Siguiendo la combinación Tiempo-Temperatura para diferentes proteínas que el FISIS ha puesto a nuestra disposición FSIS Cooking Guideline for Meat and Poultry Products (Revised Appendix A) (usda.gov), sabemos que hay múltiples combinaciones de Tiempo y Temperatura que pueden conseguir una correcta pasteurización de la proteína.
Hemos incluido la siguiente tabla para la proteína de pollo. De allí podemos aprender que para pasteurizar 160F se necesitan 17seg.
Si se introducen varias bolsas en un depósito de agua al mismo tiempo, todas ellas tendrán un comportamiento similar, pero no necesariamente exactamente igual. Pueden producirse pequeñas diferencias en función del tamaño/espesor real de cada porción y de la ubicación de la bolsa. Si tenemos un mayor caudal de agua rodeando algunas bolsas, aceleraremos el proceso de calentamiento de las mismas.
Volviendo a lo que aprendimos en nuestro experimento, vimos que cuanto más grande es la brecha más rápido es el proceso. Esto significa que las bolsas que, por la razón que sea, son más rápidas al principio, se ralentizarán primero, mientras que el resto seguirá calentándose a un ritmo mayor.

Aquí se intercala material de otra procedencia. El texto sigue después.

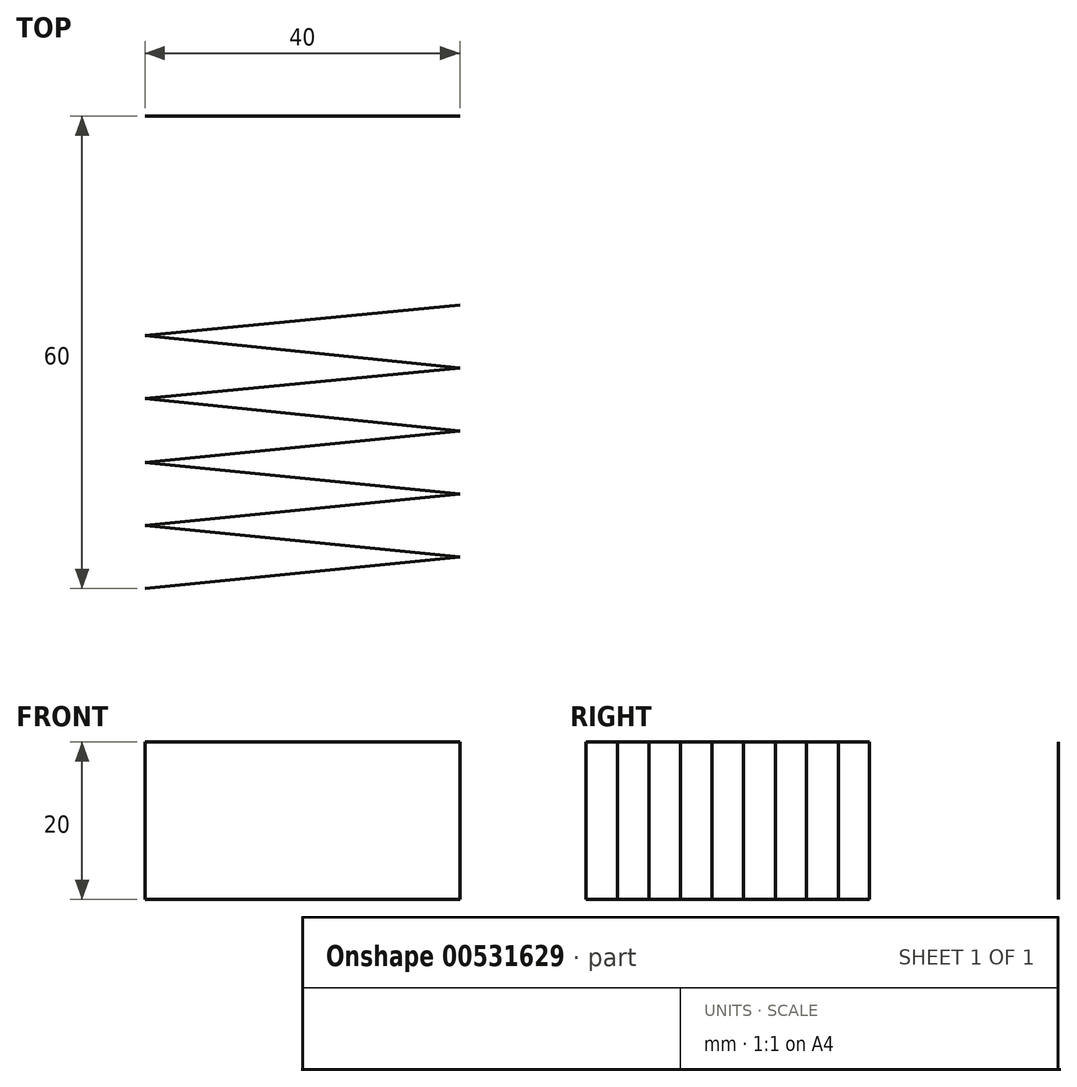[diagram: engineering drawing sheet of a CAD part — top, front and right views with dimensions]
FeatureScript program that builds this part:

Y no se ralentizará hasta que su brecha sea pequeña.
Tomando el valor de 150F (10F menos que nuestro objetivo) de la tabla del FSIS, vemos que para lograr la pasteurización necesitamos mantener esa temperatura durante 4,2 minutos. La sonda del núcleo alcanzó los 150 después de 33 minutos, es decir, 17 minutos antes de que terminara el ciclo. Habría bastado con mantenerla ahí o por encima durante 4,2min, pero la mantuvimos otros 17min. Esto significa que no necesitamos un flujo de agua ultra preciso o un porcionamiento para lograr la pasteurización entre todas las bolsas de un lote, ya que la naturaleza real del proceso de cocción/regeneración a baja temperatura nos ayudará.
DeltaT se refiere a la diferencia entre la temperatura del agua y la temperatura objetivo de la sonda. No debe ser demasiado grande por dos razones. Una de ellas, mencionada anteriormente, tiene que ver con la obtención de la ternura adecuada. En segundo lugar, puede agilizar el proceso hasta el punto de que no se puedan anular las pequeñas variaciones relativas al porcionado o a la ubicación exacta de la sonda del núcleo.
Por último, hemos calculado cuándo conseguimos las diferentes combinaciones de la tabla del FSIS para el pollo.
Temperatura sonda (F) | Tiempo desde inicio de ciclo (min) | Tiempo Hold para pasteurizar (min) | Tiempo para pasteurizar (min) |
---|---|---|---|
145 | 28,70 | 13,0 | 41,70 |
146 | 29,38 | 10,6 | 39,98 |
147 | 30,23 | 8,6 | 38,83 |
148 | 31,22 | 6,8 | 38,02 |
149 | 31,98 | 5,4 | 37,38 |
150 | 33,05 | 4,2 | 37,25 |
151 | 33,97 | 3,1 | 37,07 |
152 | 35,23 | 2,3 | 37,53 |
153 | 36,20 | 1,6 | 37,80 |
* Cooking cycle ended after 50,05 minutes |
Para el FSIS, la proteína se pasteurizó después de 37 minutos. Alcanzó los 151F en 33,97 minutos y se mantuvo allí durante 3,1 min. Pero el ciclo no terminó hasta 13 minutos después. Más que suficiente para absorber cualquier pequeña variación en cuanto a la posición o el grosor de la porción.